Previous studies have indicated that elevated high-mannose N-linked glycans were associated with various cancers including ovarian, breast and colorectal cancer [9, 32, 33]. De Leoz et al. reported an elevation of high-mannose glycans in the sera of patients with metastatic breast cancer compared with healthy controls [9]. In glycan biosynthesis, the high-mannose structures are synthesized early in the process. The mannose residues of the N-glycans are then cleaved sequentially and are replaced by N-acetylglucosamine and glucose residues to form complex and hybrid glycans. The elevated levels of secreted high-mannose glycans suggested that the incomplete maturation of N-glycosylation in the secretory pathway, which could result from higher protein secretion and/or lower abundance/activity of the glycosylation enzymes [34]. In this study, we found that the level of high-mannose glycans identified by HHL was significantly increased in the sera of SSC patients compared with control group. The increased high mannose structures could influence the function of glycoproteins in serum through altering the stability, adhesion and communication properties of the protein [9].
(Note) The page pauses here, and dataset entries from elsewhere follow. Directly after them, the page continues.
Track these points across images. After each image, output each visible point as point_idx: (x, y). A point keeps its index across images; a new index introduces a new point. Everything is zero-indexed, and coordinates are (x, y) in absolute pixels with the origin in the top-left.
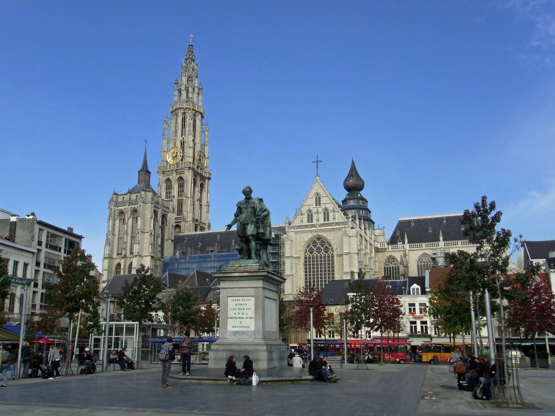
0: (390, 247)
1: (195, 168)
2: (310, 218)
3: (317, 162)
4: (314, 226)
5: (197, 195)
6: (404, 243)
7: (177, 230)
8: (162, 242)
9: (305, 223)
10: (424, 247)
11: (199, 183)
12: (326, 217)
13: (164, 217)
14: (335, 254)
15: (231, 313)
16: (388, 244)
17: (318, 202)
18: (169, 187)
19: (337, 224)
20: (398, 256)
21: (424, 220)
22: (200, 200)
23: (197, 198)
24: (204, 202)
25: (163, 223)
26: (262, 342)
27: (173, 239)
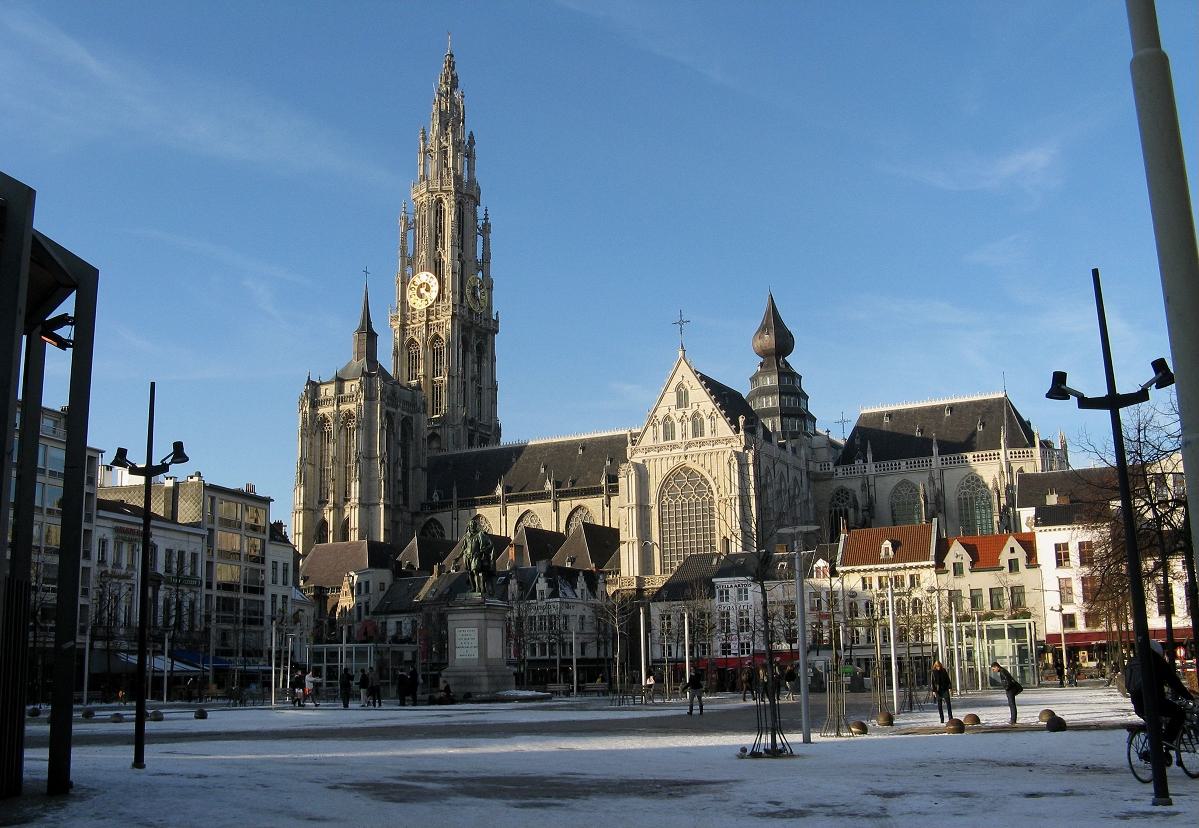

There are still some limitations in this study. Lectin microarray is a high-cost and time-consuming procedure and not suitable for large number of samples. Therefore, a sample pooling strategy was employed to overcome this drawback. However, the pooled samples are unable to provide individual information of glycan expression. The data of pooled samples cannot be used to perform receiver operating characteristic curve analysis and calculate the cut-off value, sensitivity and specificity of the differentially expressed glycopatterns for NSCLC detection. Moreover, we pooled serum samples with an equal volume, which can globally reveal the differences of glycan expression in serum glycoproteins between patients with NSCLC and controls. And meanwhile, this pooling method can keep the concentration differences of both glycoproteins and glycans in each serum sample better than pooling samples with an equal total amount of serum proteins. However, the total protein content of sera depends individually on the nutrient, body fluid alteration, age, and physical and disease conditions. If the total serum protein concentration was significantly lower than the normal level in some patients, which influenced low-abundance proteins, pooling equal volumes of samples might give rise to some biases. Future studies are required to detect these aberrant glycopatterns in individual serum samples to verify their diagnostic value (sensitivity and specificity) as potential biomarkers for NSCLC. We will also perform studies to determine the diagnostic values of these glycan biomarkers for distinguishing NSCLC from benign pulmonary diseases and other types of cancers in the future.

Although this study requires further testing and validation, it suggests that the glycan profiles of serum proteins are significantly different between NSCLC and healthy control. Analysis of serum glycans by lectin microarray represents a new paradigm in cancer biomarker studies, i.e. a focus on glycosylation modification of proteins rather than protein expression. Most of the glycosylation changes in the sera of NSCLC patients were observed at early stage of this disease. Further investigation should be performed to evaluate the early diagnostic value of these serum markers for NSCLC in the future.